EXIF data is not the place to embed a profile as image editors would not look there to see it.
Depending on your default CM settings once the image is opened it may already be too late.
Photo-PAINT under the file menu document settings shows EXIF data for a JPG I opened.
After reading up on this EXIF data I want it stripped form my images.
Hi David,
Well, explain these two different warnings from Photopaint and Photoshop. (The color management default settings were identical.)
I'm not interested in the EXIF data either.So what ??A good many photographers want to see it. The PSP photography group specifically asks that it be included. Roy has repeatedly asked for it.
Why does CDGS go out of its way to strip it out of the file.
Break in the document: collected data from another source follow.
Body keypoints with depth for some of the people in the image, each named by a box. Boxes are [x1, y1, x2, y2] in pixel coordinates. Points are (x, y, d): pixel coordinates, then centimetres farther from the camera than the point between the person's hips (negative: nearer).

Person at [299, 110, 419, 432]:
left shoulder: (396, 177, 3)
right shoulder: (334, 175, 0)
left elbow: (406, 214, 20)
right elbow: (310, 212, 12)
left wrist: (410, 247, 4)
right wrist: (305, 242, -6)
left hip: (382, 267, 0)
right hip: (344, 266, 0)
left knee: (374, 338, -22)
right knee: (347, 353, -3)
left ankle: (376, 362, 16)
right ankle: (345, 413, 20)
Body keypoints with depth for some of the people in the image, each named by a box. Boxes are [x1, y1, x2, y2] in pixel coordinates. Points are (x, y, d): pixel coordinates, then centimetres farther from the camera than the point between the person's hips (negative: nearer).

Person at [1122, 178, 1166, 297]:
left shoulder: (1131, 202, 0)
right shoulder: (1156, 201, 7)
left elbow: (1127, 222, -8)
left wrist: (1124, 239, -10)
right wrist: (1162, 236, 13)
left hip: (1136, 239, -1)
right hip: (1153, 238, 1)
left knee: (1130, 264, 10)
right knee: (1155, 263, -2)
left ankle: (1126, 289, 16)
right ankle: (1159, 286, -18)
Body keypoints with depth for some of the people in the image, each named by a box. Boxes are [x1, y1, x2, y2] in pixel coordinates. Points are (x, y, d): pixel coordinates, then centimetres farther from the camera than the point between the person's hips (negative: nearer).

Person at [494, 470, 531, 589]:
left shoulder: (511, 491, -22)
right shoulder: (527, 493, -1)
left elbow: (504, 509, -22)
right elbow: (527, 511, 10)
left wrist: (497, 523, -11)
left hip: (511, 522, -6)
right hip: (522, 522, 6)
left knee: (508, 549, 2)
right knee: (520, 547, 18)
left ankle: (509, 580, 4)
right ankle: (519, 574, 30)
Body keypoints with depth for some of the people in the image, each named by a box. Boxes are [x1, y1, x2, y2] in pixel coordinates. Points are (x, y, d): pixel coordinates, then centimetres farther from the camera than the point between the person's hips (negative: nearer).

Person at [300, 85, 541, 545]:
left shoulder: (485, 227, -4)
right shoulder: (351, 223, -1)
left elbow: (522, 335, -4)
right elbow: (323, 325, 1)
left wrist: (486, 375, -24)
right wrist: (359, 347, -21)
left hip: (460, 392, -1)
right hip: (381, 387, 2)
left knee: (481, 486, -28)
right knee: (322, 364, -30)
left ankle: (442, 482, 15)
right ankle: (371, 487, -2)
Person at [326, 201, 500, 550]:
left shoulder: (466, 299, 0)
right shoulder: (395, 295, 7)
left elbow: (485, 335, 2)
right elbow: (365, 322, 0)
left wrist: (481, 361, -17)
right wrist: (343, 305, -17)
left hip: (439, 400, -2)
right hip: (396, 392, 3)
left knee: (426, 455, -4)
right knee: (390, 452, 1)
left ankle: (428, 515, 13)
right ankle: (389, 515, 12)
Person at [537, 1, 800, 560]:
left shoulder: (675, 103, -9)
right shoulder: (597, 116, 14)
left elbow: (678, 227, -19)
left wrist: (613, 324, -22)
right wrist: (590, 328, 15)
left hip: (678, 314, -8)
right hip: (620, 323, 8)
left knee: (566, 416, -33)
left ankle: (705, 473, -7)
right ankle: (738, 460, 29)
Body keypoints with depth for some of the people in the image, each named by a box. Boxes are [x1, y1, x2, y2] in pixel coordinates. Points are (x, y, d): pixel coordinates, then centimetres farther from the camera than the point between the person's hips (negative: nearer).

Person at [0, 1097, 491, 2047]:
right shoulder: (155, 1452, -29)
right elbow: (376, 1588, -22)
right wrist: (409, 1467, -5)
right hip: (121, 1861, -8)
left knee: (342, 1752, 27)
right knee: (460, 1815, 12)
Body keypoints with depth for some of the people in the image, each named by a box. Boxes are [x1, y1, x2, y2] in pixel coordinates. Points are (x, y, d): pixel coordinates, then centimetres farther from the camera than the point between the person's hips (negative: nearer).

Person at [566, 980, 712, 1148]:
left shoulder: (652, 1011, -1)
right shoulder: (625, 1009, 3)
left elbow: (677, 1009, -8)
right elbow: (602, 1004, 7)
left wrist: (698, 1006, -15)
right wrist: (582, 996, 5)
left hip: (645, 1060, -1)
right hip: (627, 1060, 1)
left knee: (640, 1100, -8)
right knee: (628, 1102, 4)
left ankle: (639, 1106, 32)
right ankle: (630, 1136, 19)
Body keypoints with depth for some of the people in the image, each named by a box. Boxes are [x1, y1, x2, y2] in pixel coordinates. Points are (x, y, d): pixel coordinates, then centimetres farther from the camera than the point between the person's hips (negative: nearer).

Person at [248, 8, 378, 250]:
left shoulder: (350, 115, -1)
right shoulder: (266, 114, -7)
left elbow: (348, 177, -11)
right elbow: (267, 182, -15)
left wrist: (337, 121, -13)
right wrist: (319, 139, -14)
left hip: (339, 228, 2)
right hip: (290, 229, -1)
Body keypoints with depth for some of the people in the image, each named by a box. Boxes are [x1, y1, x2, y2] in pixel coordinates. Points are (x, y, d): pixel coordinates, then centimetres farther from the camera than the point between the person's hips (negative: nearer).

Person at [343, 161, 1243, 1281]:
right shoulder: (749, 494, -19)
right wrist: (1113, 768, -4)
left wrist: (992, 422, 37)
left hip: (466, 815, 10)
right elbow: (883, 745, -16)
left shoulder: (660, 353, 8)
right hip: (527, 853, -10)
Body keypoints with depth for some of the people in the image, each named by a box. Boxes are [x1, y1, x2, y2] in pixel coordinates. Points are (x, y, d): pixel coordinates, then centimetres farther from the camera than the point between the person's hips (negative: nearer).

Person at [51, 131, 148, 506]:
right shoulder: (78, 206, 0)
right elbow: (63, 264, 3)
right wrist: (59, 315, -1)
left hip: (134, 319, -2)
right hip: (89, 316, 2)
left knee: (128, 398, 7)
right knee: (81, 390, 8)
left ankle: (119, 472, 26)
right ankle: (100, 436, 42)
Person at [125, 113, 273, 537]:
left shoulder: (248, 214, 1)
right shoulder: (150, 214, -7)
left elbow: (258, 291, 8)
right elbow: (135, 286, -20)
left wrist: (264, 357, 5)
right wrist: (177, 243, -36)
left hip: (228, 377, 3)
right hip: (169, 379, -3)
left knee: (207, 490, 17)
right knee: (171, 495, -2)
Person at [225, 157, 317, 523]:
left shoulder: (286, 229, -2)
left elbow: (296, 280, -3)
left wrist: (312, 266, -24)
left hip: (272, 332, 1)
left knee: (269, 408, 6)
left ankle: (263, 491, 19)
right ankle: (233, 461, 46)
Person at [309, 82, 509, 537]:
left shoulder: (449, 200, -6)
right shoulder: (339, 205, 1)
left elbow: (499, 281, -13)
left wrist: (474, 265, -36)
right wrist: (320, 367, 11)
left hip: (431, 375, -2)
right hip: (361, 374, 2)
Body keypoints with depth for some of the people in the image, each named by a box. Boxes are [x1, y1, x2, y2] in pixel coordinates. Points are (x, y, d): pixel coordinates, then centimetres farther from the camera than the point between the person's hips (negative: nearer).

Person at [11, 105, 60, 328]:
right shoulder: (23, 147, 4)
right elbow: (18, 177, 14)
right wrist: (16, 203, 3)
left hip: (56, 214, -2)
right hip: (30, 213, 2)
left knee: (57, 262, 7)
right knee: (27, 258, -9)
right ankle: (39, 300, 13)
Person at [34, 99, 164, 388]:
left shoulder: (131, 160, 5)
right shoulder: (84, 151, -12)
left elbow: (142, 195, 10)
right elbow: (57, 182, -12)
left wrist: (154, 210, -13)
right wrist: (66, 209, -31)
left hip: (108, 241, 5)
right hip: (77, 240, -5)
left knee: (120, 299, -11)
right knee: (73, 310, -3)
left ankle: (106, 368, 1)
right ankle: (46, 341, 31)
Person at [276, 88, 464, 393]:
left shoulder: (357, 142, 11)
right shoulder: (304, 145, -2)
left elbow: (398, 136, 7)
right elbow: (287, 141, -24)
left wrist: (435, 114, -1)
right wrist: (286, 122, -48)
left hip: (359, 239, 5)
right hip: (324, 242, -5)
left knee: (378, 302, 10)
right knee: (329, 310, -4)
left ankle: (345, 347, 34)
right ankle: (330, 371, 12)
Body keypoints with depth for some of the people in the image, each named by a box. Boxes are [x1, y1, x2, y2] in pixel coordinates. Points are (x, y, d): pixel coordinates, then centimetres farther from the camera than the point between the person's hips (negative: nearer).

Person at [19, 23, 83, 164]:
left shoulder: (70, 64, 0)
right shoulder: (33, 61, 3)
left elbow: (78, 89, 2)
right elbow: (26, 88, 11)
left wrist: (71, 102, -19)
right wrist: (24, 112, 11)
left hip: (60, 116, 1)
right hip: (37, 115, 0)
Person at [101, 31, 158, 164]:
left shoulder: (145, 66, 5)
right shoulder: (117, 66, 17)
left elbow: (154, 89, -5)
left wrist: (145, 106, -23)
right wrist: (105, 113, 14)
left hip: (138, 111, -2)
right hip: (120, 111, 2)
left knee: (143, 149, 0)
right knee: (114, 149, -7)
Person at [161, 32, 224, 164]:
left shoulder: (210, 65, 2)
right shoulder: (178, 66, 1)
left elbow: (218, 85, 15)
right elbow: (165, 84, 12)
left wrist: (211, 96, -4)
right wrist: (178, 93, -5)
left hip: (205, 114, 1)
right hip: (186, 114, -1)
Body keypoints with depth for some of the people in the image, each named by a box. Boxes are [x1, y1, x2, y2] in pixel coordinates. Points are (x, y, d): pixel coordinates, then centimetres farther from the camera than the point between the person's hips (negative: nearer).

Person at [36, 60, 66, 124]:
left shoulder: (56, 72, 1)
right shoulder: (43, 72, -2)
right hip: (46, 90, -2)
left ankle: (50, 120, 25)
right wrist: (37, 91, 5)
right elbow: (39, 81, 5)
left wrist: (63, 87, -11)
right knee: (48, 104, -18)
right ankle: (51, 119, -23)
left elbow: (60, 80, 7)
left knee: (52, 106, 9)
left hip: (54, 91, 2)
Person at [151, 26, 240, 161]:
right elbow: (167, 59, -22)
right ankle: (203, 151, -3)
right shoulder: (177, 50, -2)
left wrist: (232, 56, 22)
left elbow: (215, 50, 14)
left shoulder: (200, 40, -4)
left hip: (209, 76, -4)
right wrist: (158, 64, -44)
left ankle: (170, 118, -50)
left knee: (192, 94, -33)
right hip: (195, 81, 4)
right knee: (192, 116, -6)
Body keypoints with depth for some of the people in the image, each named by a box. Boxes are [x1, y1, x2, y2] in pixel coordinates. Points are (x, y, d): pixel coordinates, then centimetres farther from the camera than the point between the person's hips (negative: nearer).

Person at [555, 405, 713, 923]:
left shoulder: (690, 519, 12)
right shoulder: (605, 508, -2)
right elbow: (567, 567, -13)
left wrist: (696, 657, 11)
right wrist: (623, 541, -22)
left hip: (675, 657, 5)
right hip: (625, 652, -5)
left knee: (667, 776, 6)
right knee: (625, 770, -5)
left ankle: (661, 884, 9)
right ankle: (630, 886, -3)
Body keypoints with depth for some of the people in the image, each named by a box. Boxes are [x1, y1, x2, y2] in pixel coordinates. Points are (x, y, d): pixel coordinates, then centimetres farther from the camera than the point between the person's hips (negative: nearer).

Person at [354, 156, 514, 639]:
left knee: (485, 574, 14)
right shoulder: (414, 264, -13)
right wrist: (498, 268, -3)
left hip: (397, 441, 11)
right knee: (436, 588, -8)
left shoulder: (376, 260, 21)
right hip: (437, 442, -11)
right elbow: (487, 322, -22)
The reasons for stripping it out given by Tony Severenook are incomprehensible.Are you pushing to keep it removed just because you and I don't use it.Phil
Thanks Roy, as always a quality job.
BTW I hope you get the weather so you can fly a kite!
Hi Mike Yes, those sections are added by Lightroom. I've saved a JPG from my camera to see whether it adds the copyright info to the IPTC metadata, but it doesn't. It adds it to a section headed IFD0 which is part of the EXIF metadata. If you add tags or rating to an image from Windows Explorer this is the section where those things are recorded.
The copyright info is also added by LR to the IPTC metadata.
I cannot see the profiles in PP PS does so this may be an issue with how certain cameras are embedding profiles. There is a test TIFF there. BTW this file was generated from my D50 as RAW and processed via Aftershot Pro where the profile was embedded.
I have tested my camera but as I am not a photographer my camera is pretty old, I'd be happier to test newer cameras. I sent Ariels images along to Corel. It's better if we can have more brands of cameras. I know that Lightroom and Aftershot Pro embedding works.
No one said that it was you or your knowledge, in my line of work I can count on one hand the number of JPG files I get in a year.